Slate has an article today, Know Nothing: The true history of atheism, that is an attack on the “new atheists” and a defense, i.e. an “apologetic”, for traditional Christian faith.
My fascination about such pieces is that they *invariably* assume that the sophisticated theology that they ridicule ‘new atheists’ and others for knowing nothing about is the theology of *their own particular* flavor of religion – i.e. Christianity. The faith they grew up with. What presumption! How do they know that perhaps one of the many *other* religious traditions around the world today, or throughout history, isn’t the right one?
Needless to say, evidence is not involved. Nor have these critics in any way indicated that they have studied the theology of all of those other religions before having concluded they can be dismissed. They’re only trying to defend their own traditions. I needn’t study theology, or investigate the arcane complexities of astrological methods, to dismiss both belief in gods, and astrology.
Because the effective way of understanding the universe, the one that works, that has generated our modern technological civilization, is inconsistent with both.
The second flaw in apologist arguments like this is that they ridicule atheistic dismissals of religion myths like the belief that the universe was literally created in 6 days. Pshaw, this writer says; sophisticated theologians haven’t thought this in millennia. Maybe not– but that ignores the evidence that a surprising percentage of the current American population *does* believe such literal Biblical myths.
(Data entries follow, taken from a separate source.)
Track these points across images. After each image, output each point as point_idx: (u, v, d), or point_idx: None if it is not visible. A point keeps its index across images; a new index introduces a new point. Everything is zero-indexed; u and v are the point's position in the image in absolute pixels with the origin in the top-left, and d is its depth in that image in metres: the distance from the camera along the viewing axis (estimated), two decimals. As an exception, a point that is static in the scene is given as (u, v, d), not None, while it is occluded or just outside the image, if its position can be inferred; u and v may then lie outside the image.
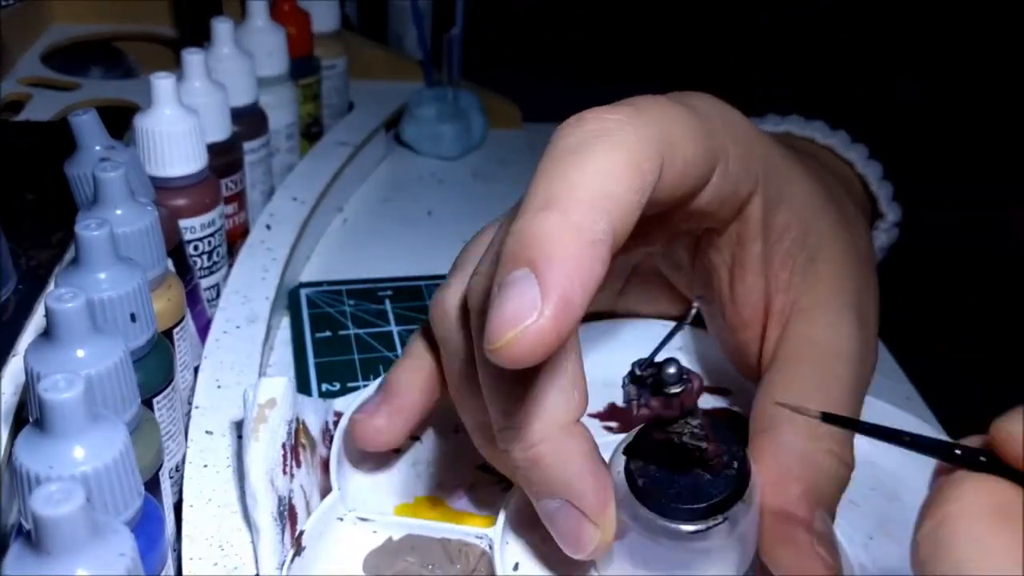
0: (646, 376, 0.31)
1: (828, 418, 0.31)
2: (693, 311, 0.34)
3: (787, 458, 0.35)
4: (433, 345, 0.38)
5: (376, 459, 0.42)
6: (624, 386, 0.32)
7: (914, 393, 0.49)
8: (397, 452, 0.42)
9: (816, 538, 0.34)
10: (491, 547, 0.37)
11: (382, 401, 0.38)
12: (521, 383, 0.33)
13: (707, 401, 0.46)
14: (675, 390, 0.31)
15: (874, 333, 0.41)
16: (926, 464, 0.42)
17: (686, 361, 0.48)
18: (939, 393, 0.49)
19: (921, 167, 0.55)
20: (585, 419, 0.43)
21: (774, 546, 0.34)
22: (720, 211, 0.37)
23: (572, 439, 0.33)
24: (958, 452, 0.26)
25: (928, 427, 0.43)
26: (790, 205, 0.39)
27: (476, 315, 0.34)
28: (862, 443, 0.36)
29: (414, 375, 0.39)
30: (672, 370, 0.31)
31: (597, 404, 0.45)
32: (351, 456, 0.41)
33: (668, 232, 0.39)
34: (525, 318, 0.28)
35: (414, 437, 0.42)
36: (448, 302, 0.36)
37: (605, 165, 0.30)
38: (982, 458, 0.25)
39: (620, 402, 0.45)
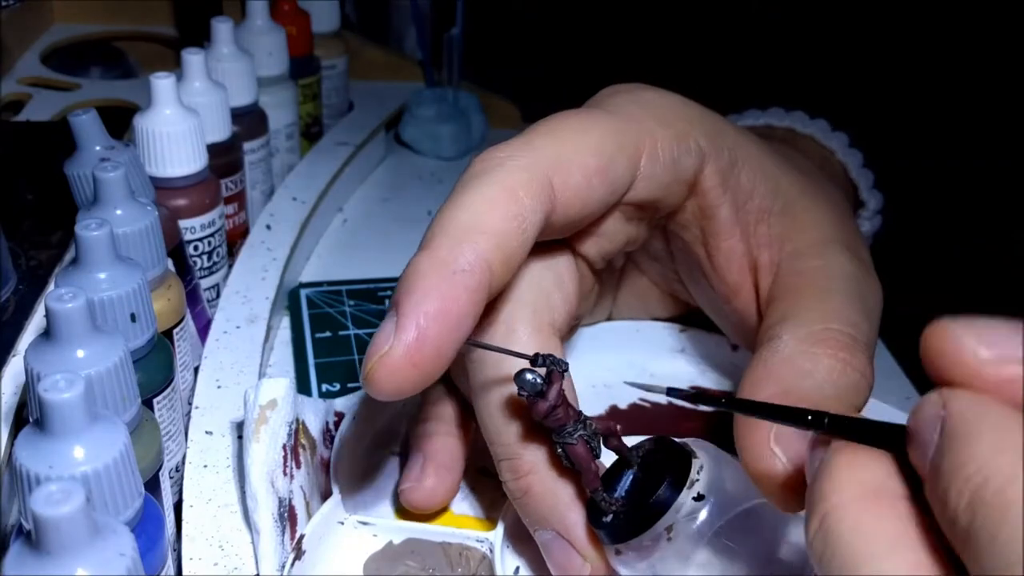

These apologists who criticize the atheists seem to think they can define what proper religion is. But it’s the religion of the masses, according to these polls, that writers like Dawkins are addressing.
There must be a term, one of those psychological biases perhaps, that applies to this – the lack of recognition that one’s own personal experience isn’t the default position for everyone else in the world to accept, lest they be charged ignorant of theology. I need to capture this bias; it is a principle theme of my own worldview, via science fiction, that the world, the universe, is vaster and more complex than any particular parochial point of view, and the likelihood of your childhood faith being the one true religion (or theology) is vanishingly small. For all practical purposes, dismissible.